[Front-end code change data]
◆ ◆ ◆ ◆ ◆

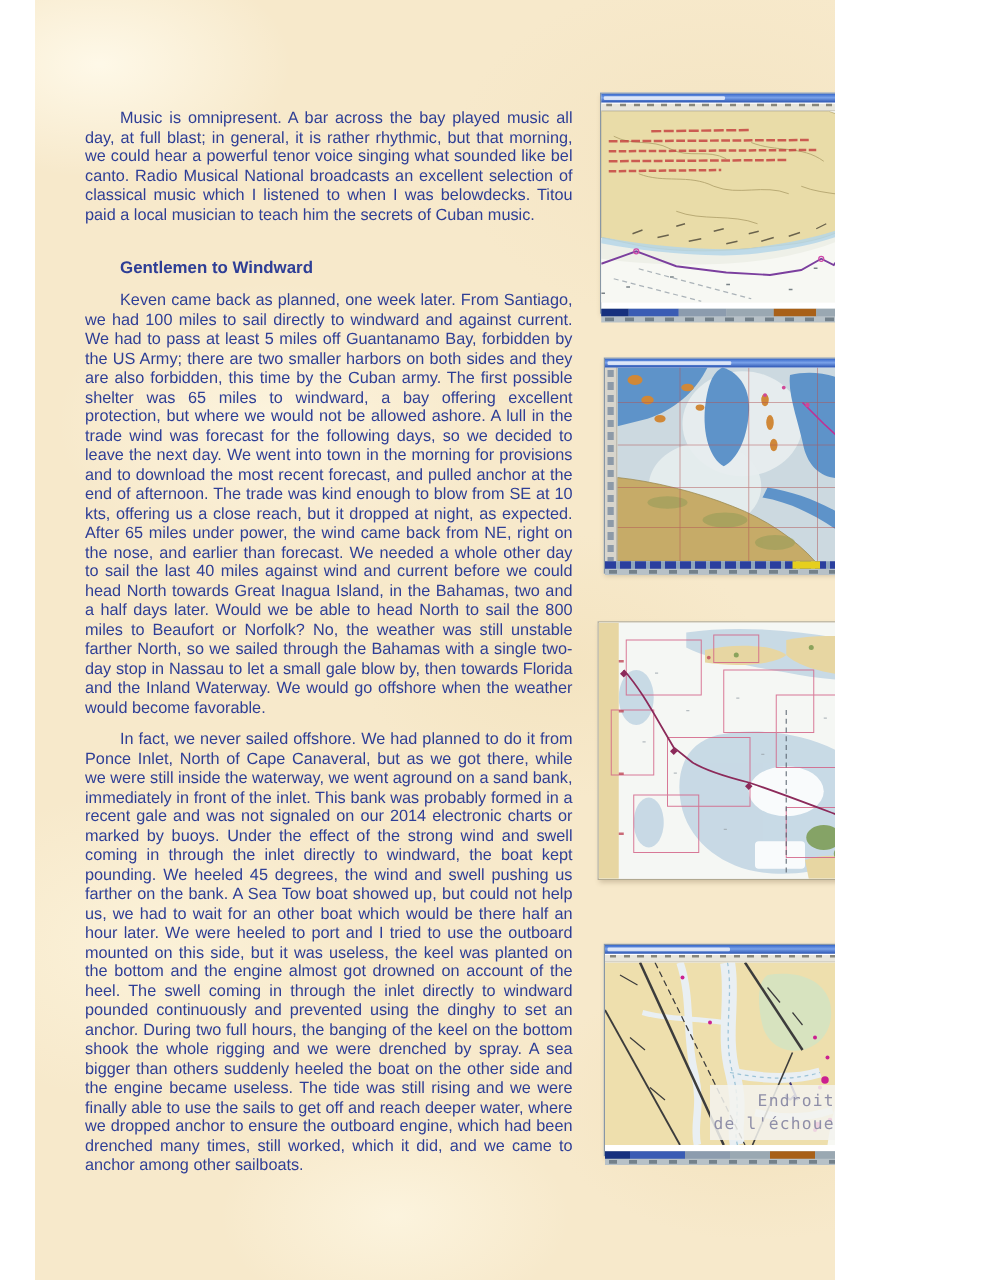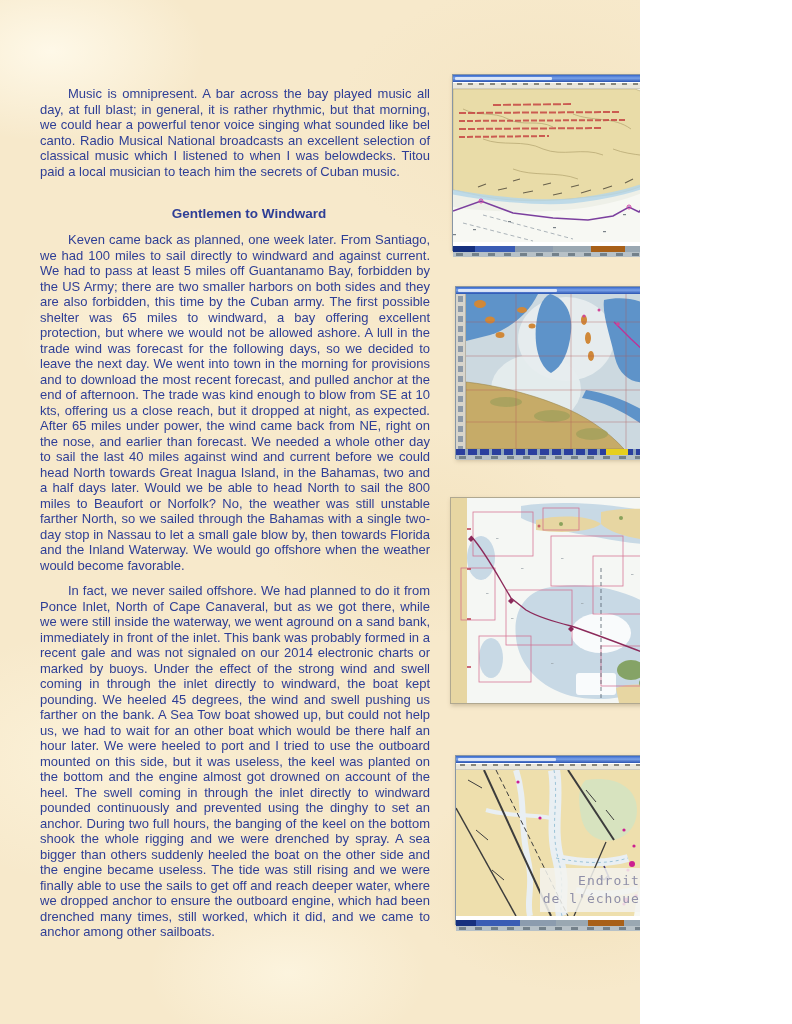--- a/index.html
+++ b/index.html
@@ -8,32 +8,33 @@
     font-family:"Liberation Sans","DejaVu Sans",sans-serif;
     background:
       radial-gradient(ellipse 220px 130px at 8% 5%, rgba(255,250,235,.9), rgba(255,250,235,0) 70%),
       radial-gradient(ellipse 300px 200px at 85% 12%, rgba(243,227,192,.75), rgba(243,227,192,0) 70%),
       radial-gradient(ellipse 250px 160px at 30% 33%, rgba(253,245,224,.9), rgba(253,245,224,0) 70%),
       radial-gradient(ellipse 230px 150px at 66% 52%, rgba(242,225,187,.65), rgba(242,225,187,0) 70%),
       radial-gradient(ellipse 260px 180px at 14% 74%, rgba(252,243,219,.85), rgba(252,243,219,0) 70%),
       radial-gradient(ellipse 240px 160px at 90% 86%, rgba(241,223,183,.7), rgba(241,223,183,0) 70%),
       radial-gradient(ellipse 200px 120px at 45% 95%, rgba(253,246,226,.8), rgba(253,246,226,0) 70%),
       #f7e9cb;
+    margin-left: 28px;
   }
   
   .article{
     position:absolute;left:40px;top:86px;width:390px;
     color:#2e3e96;font-size:13px;line-height:15.5px;text-align:justify;
   }
   .article p{margin:0;text-indent:28px;}
   .article p.p2{margin-top:7px;}
   .article p.p3{margin-top:10px;}
   .article h2{
     margin:27px 0 11px 28px;font-size:13.5px;line-height:15px;
-    color:#2e3e96;font-weight:bold;text-align:center;
+    color:#2e3e96;font-weight:bold;text-align:left;
   }
   
   .fig{position:absolute;box-sizing:border-box;border:1px solid #8896a4;background:#fff;
        box-shadow:1px 2px 4px rgba(90,70,40,.25);}
   .titlebar{height:7px;background:linear-gradient(#3767ca,#7aa2e9 45%,#2b54b2);
             position:relative;}
   .titlebar .tb-text{position:absolute;left:2px;top:2px;width:34%;height:3px;
             background:rgba(255,255,255,.75);border-radius:1px;}
   .titlebar .tb-btns{position:absolute;right:1px;top:1px;display:flex;gap:1px;}
   .titlebar .tb-btns i{display:block;width:5px;height:5px;background:#d6d2c6;border:0.5px solid #7a8898;}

◆ ◆ ◆ ◆ ◆

If a line in the records above contains "absolute", copy that line.

     position:absolute;left:40px;top:86px;width:390px;
   .fig{position:absolute;box-sizing:border-box;border:1px solid #8896a4;background:#fff;
   .titlebar .tb-text{position:absolute;left:2px;top:2px;width:34%;height:3px;
   .titlebar .tb-btns{position:absolute;right:1px;top:1px;display:flex;gap:1px;}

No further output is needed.